Look through the entries for the string "Royalti", and copy each line that holds it.

*** Block opens ***

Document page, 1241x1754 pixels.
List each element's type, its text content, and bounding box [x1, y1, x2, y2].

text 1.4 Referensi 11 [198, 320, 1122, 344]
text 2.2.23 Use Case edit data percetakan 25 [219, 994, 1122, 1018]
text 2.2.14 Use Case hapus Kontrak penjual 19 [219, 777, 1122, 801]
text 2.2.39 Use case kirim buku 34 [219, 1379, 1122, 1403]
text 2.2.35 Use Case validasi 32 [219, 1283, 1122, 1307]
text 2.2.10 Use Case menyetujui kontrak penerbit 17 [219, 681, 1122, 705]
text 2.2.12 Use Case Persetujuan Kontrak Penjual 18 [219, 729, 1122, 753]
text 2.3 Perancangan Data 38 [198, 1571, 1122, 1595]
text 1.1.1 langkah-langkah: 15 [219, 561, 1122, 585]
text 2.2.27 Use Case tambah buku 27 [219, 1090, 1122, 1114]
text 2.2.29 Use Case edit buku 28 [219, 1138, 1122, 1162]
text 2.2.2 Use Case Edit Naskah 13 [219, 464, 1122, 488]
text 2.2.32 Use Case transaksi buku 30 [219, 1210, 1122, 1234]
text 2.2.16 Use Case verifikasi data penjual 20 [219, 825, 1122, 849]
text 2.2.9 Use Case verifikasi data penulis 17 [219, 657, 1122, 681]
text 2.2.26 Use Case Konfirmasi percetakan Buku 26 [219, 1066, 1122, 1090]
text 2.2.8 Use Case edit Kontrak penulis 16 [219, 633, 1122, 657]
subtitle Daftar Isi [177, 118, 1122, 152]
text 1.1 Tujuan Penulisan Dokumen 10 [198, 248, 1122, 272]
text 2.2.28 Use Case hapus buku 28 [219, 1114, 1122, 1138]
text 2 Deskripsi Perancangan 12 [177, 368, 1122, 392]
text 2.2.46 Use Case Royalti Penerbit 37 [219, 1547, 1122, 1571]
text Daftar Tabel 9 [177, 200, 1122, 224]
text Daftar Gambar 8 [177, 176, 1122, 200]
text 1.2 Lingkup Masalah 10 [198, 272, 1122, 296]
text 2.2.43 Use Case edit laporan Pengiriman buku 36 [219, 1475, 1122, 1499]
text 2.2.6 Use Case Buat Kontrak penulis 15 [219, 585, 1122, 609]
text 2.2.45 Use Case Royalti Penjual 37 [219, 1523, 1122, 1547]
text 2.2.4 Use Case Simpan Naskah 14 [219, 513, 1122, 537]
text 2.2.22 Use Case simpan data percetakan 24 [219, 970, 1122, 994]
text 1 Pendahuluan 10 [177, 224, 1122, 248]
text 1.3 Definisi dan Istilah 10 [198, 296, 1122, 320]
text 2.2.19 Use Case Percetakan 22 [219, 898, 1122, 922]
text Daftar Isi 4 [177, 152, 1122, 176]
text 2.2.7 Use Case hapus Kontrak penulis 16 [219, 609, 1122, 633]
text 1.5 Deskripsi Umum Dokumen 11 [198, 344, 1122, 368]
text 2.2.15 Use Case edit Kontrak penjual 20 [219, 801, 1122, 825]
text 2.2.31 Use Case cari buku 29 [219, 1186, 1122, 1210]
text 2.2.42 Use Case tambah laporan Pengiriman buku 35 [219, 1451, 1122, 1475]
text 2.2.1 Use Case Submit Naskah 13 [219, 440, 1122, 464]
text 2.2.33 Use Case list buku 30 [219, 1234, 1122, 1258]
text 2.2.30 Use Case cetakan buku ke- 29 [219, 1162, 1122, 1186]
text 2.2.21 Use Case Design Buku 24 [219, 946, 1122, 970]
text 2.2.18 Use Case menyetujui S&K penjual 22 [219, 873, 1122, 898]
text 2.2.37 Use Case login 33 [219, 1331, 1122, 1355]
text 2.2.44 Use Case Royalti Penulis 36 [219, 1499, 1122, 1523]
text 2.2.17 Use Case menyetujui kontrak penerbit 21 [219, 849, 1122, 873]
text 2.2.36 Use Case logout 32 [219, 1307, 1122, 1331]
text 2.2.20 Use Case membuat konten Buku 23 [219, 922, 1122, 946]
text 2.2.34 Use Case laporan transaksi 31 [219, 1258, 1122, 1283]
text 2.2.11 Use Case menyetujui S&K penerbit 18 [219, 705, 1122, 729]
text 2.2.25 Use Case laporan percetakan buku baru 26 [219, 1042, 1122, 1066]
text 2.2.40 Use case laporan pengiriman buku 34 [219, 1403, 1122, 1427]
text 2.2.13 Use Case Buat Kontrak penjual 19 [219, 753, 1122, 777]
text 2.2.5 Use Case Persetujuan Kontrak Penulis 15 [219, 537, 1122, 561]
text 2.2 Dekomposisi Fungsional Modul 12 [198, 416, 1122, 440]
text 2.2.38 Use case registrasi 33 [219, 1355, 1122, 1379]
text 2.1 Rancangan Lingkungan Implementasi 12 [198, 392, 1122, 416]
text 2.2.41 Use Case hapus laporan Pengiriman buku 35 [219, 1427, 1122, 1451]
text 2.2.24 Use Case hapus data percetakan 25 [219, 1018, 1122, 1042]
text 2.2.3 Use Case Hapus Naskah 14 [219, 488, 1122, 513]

*** Block closes ***

**Answer space:**
text 2.2.46 Use Case Royalti Penerbit 37 [219, 1547, 1122, 1571]
text 2.2.45 Use Case Royalti Penjual 37 [219, 1523, 1122, 1547]
text 2.2.44 Use Case Royalti Penulis 36 [219, 1499, 1122, 1523]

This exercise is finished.